PROMPT 1 => Reproduce verbatim the section of the passage on warrantless surveillance that opens with the words containing "It's true –" and closes with "War on Terror.".
PROMPT 2 => Write the next part of the passage on warrantless surveillance, picking up right after its final sentence.

>> start PASSAGE TO READ

In response to G-man's speed argument...
Quote:

Bush's "Need for Speed" Argument Runs Into the Truth
by David Sirota
In his news conference today, President Bush invoked the need for speed in the War on Terror as the reason he is illegally ordering the National Security Agency to conduct domestic surveillance without search warrants. Sounds like a compelling argument, right? In the fast-moving world of information age technology, we can't really afford to make our law enforcers take the time to go get a warrant, right?

It's true – Bush might have had a point, except for one tiny little detail he refused to discuss at his press conference: namely, the fact that current law is so lax that he is already permitted to get a search warrant 72 hours after surveillance is conducted. Put another way, the law currently allows Bush to order surveillance as fast as he possibly can, and allows surveillance operations to take place immediately. The only thing that is required is a court-issued warrant that can be ussed retroactively within 72 hours of when the operation started. And, as I've noted earlier, the special court that grants these warrants has only rejected 4 government requests in a quarter century, meaning getting a warrant is about as easy as it gets...that is, as long as you aren't trying to do something wholly outrageous and unrelated to the War on Terror.

>> end PASSAGE TO READ
>> start RECORD LIST

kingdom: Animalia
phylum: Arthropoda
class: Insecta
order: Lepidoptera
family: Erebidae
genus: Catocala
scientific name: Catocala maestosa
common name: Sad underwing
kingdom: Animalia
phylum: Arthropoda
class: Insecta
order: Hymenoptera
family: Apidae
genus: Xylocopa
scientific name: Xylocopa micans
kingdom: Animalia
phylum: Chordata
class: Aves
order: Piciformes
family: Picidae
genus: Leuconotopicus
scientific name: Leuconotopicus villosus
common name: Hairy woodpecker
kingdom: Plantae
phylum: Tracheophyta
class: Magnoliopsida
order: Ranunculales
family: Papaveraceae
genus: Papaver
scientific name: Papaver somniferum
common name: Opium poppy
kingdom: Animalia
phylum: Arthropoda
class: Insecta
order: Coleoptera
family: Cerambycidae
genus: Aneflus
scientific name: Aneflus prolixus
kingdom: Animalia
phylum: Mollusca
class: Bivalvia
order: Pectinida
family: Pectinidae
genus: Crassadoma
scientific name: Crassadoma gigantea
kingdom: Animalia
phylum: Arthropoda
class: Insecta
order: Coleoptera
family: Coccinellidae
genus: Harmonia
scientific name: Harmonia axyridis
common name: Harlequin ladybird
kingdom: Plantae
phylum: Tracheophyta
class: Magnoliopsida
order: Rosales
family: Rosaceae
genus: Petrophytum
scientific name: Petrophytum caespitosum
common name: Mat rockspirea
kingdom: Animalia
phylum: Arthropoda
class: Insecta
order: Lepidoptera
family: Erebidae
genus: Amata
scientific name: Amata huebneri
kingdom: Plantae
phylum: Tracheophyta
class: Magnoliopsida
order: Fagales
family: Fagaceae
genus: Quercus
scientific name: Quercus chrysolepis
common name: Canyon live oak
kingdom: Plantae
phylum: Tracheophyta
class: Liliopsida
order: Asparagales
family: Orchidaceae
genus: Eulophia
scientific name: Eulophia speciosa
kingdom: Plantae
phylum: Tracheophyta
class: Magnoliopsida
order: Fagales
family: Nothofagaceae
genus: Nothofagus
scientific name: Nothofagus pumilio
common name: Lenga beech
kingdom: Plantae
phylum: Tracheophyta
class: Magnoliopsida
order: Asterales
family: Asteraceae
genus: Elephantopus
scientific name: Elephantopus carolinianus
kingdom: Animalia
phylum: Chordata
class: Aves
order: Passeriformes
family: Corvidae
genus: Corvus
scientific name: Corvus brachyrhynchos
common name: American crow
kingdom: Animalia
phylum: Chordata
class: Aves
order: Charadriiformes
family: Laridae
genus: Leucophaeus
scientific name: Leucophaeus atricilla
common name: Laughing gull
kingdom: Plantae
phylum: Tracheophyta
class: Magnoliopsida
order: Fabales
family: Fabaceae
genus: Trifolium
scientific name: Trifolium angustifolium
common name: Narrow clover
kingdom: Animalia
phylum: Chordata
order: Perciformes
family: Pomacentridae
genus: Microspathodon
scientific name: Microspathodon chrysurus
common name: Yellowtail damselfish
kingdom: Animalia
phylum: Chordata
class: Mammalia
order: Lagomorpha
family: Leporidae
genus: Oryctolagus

>> end RECORD LIST

EXERCISE ANSWER 1 =>
It's true – Bush might have had a point, except for one tiny little detail he refused to discuss at his press conference: namely, the fact that current law is so lax that he is already permitted to get a search warrant 72 hours after surveillance is conducted. Put another way, the law currently allows Bush to order surveillance as fast as he possibly can, and allows surveillance operations to take place immediately. The only thing that is required is a court-issued warrant that can be ussed retroactively within 72 hours of when the operation started. And, as I've noted earlier, the special court that grants these warrants has only rejected 4 government requests in a quarter century, meaning getting a warrant is about as easy as it gets...that is, as long as you aren't trying to do something wholly outrageous and unrelated to the War on Terror.

EXERCISE ANSWER 2 =>
And so we're back to the same question: why did the President order domestic surveillance operations without even asking retroactively for warrants? In his press conference, Bush tried to ramrod the entire issue into one of him working to defend America, and critics supposedly being weak on national security. But he frontally refused to answer the very simple question when a reporter put it to him:
...
There really is only one explanation that a sane, rational person could come up with: The surveillance operations Bush is ordering are so outrageous, so unrelated to the War on Terror and such an unconstitutional breach of authority that he knows that even a court that has rejected just 4 warrant requests in 25 years will reject what he's doing. All you have to do is look at recent news reports about federal law enforcement and military assets being deployed against domestic anti-war and peace groups to know that this is well within what the Bush White House sees as acceptable behavior.
...


Common Dreams


Fair play!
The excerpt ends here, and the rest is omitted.